_Brief_
Rewrite the rows that open with the line containing "The red SH 2020 on the face mask" and close with the line containing "boisz się chodzić", replacing "face mask" with "cap" and leaving everything else unchanged. Omit the pictures from your answer.

Dataset entries:
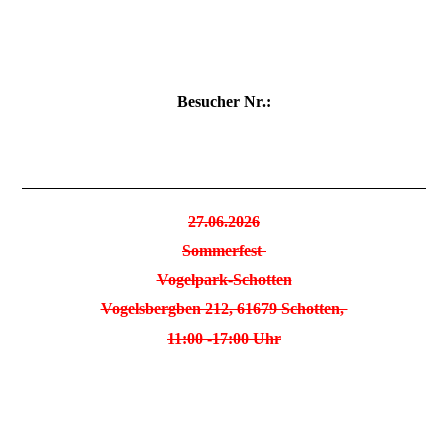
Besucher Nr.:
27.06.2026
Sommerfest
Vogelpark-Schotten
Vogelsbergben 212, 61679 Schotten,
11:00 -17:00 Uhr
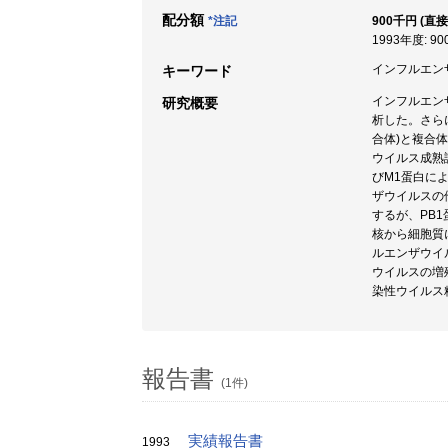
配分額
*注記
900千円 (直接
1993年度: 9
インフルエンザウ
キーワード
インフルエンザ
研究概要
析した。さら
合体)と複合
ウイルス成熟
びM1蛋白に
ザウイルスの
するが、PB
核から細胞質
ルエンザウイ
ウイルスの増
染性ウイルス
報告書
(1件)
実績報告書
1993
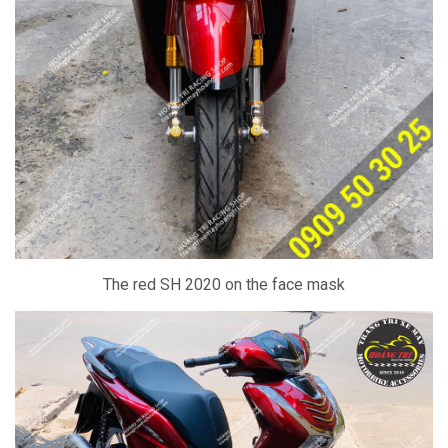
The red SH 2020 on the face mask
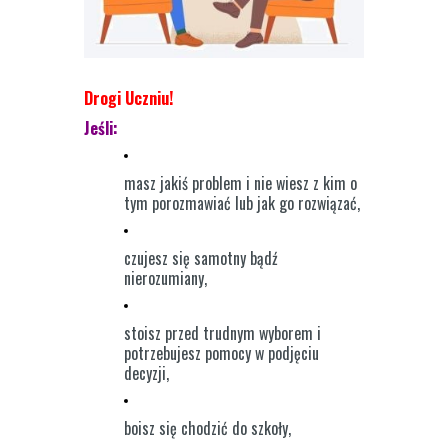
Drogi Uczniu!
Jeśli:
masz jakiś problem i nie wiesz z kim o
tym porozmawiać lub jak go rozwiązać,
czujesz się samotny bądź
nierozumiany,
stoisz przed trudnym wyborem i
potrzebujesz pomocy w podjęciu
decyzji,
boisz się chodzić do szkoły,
==
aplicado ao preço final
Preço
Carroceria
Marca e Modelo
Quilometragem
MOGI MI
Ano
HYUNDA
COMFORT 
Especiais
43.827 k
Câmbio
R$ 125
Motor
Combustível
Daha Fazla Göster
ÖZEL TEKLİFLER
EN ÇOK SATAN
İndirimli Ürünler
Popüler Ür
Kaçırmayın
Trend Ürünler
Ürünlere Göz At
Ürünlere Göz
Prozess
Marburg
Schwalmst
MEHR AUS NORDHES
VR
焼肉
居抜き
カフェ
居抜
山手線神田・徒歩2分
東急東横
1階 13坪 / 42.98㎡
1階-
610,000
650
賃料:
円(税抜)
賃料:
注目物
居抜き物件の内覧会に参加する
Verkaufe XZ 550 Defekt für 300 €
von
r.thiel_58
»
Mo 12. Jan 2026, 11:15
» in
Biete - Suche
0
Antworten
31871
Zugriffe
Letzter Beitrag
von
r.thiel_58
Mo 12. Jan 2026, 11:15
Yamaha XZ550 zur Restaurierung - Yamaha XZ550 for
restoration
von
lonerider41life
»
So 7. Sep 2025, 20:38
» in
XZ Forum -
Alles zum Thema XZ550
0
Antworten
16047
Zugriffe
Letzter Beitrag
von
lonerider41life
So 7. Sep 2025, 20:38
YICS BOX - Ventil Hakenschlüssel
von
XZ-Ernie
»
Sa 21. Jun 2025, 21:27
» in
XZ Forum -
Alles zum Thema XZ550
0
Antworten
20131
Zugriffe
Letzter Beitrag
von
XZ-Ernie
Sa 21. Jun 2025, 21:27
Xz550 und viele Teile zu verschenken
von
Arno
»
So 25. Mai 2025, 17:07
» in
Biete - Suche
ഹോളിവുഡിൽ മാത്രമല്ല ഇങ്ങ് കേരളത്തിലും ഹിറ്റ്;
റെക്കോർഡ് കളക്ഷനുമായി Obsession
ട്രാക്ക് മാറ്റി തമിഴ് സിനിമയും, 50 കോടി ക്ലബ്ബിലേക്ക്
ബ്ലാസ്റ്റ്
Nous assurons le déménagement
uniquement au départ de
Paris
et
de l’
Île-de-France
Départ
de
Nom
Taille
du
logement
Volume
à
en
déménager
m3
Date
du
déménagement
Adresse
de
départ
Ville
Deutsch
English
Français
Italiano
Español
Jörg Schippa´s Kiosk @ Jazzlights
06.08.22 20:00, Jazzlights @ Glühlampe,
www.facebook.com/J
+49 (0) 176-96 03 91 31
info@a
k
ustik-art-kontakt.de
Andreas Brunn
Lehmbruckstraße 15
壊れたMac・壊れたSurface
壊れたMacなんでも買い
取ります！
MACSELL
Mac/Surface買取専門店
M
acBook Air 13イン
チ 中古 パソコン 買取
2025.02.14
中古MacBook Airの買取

_Task response_
The red SH 2020 on the cap
Drogi Uczniu!
Jeśli:
masz jakiś problem i nie wiesz z kim o
tym porozmawiać lub jak go rozwiązać,
czujesz się samotny bądź
nierozumiany,
stoisz przed trudnym wyborem i
potrzebujesz pomocy w podjęciu
decyzji,
boisz się chodzić do szkoły,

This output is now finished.